Apretó más los brazos para sujetar la capa más pegada a sus cuerpos y apoyó la barbilla en la cabeza de ella. Era mucho más fácil guiar a Fox con ella en aquella posición. Y más cálido, y mucho más… erótico. Ella lo rodeaba con sus brazos y él sentía los latidos de su corazón y la presión de sus pechos. A pesar de que resultaba evidente que ella se avergonzaba de su altura, no resultaba particularmente pesada apoyada en sus muslos. Confió en que no notara… o no comprendiera en qué otra cosa se apoyaba también.

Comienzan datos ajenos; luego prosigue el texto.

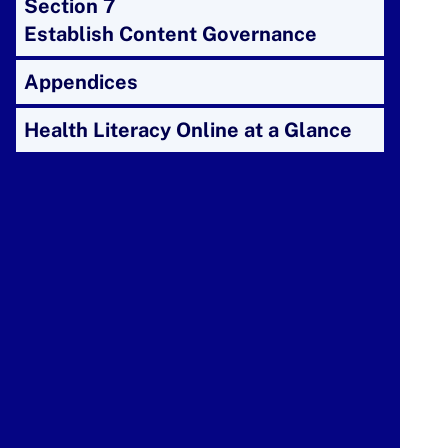
Section 7
Establish Content Governance
Appendices
Health Literacy Online at a Glance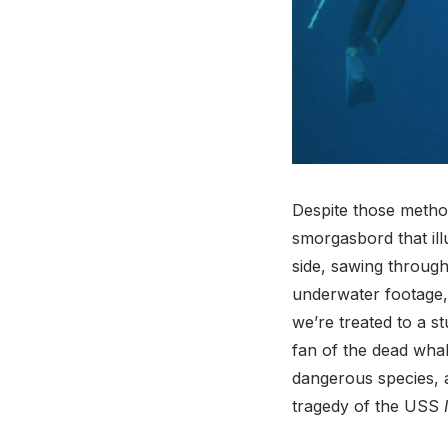
Despite those method
smorgasbord that ill
side, sawing through
underwater footage, 
we’re treated to a 
fan of the dead whal
dangerous species, a
tragedy of the USS
I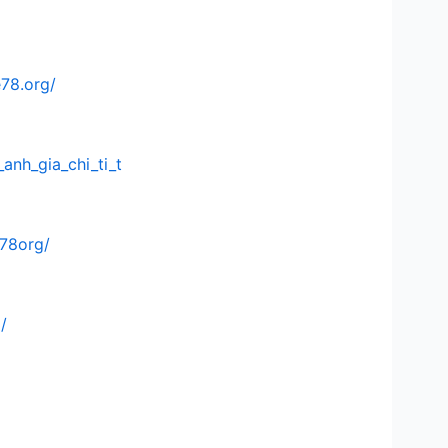
e78.org/
anh_gia_chi_ti_t
e78org/
/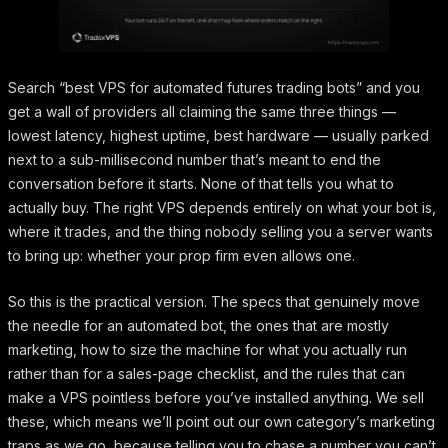
Search “best VPS for automated futures trading bots” and you
get a wall of providers all claiming the same three things —
lowest latency, highest uptime, best hardware — usually parked
next to a sub-millisecond number that’s meant to end the
conversation before it starts. None of that tells you what to
actually buy. The right VPS depends entirely on what your bot is,
where it trades, and the thing nobody selling you a server wants
to bring up: whether your prop firm even allows one.
So this is the practical version. The specs that genuinely move
the needle for an automated bot, the ones that are mostly
marketing, how to size the machine for what you actually run
rather than for a sales-page checklist, and the rules that can
make a VPS pointless before you’ve installed anything. We sell
these, which means we’ll point out our own category’s marketing
traps as we go, because telling you to chase a number you can’t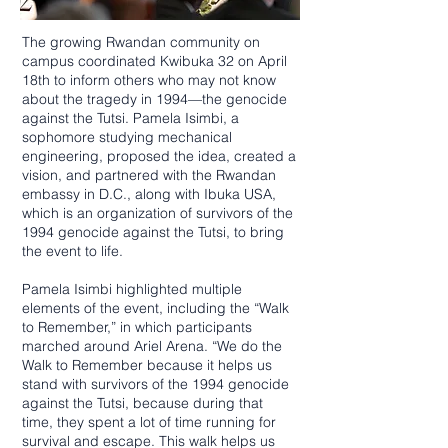
The growing Rwandan community on
campus coordinated Kwibuka 32 on April
18th to inform others who may not know
about the tragedy in 1994—the genocide
against the Tutsi. Pamela Isimbi, a
sophomore studying mechanical
engineering, proposed the idea, created a
vision, and partnered with the Rwandan
embassy in D.C., along with Ibuka USA,
which is an organization of survivors of the
1994 genocide against the Tutsi, to bring
the event to life.
Pamela Isimbi highlighted multiple
elements of the event, including the “Walk
to Remember,” in which participants
marched around Ariel Arena. “We do the
Walk to Remember because it helps us
stand with survivors of the 1994 genocide
against the Tutsi, because during that
time, they spent a lot of time running for
survival and escape. This walk helps us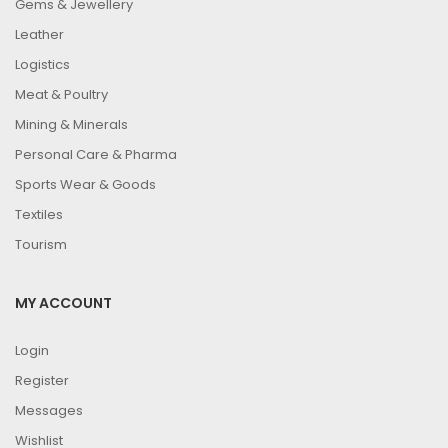
Gems & Jewellery
Leather
Logistics
Meat & Poultry
Mining & Minerals
Personal Care & Pharma
Sports Wear & Goods
Textiles
Tourism
MY ACCOUNT
Login
Register
Messages
Wishlist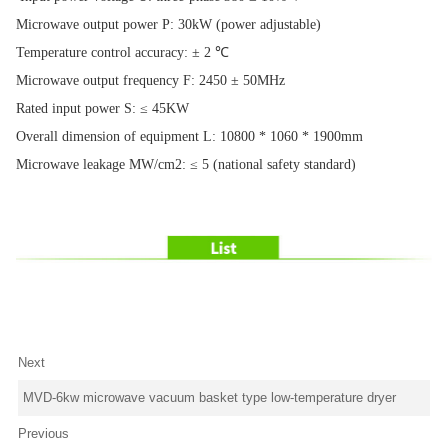
Microwave output power P: 30kW (power adjustable)
Temperature control accuracy: ± 2 ℃
Microwave output frequency F: 2450 ± 50MHz
Rated input power S: ≤ 45KW
Overall dimension of equipment L: 10800 * 1060 * 1900mm
Microwave leakage MW/cm2: ≤ 5 (national safety standard)
Next
MVD-6kw microwave vacuum basket type low-temperature dryer
Previous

Montaron en silencio durante lo que pareció una hora. Adam se movió en la silla lo mejor que pudo y vio que el mozo los seguía sin problemas.

—¿Vas bien, Bates?

—Sí, iría mejor si no tuviera que manejar a esta pechos inquietos —su observación fue recibida con un grito ultrajado y el sonido de un puño golpeando lo que Adam esperaba fuera el pecho de Bates y no alguna parte vital de su anatomía. Fue seguido de un ataque de estornudos y de la voz quejosa del mozo—: Y al final de esto también me habrá contagiado el resfriado.

—¿Cómo la ha llamado? —preguntó una voz apagada desde debajo de la capa.

Adam sonrió.

—Pechos inquietos. Creo que insinuaba que vuestra doncella es… una joven rellenita.

Oyó una risita. Una risita muy agradable.

—La figura de Pru suele ser muy admirada — comentó ella.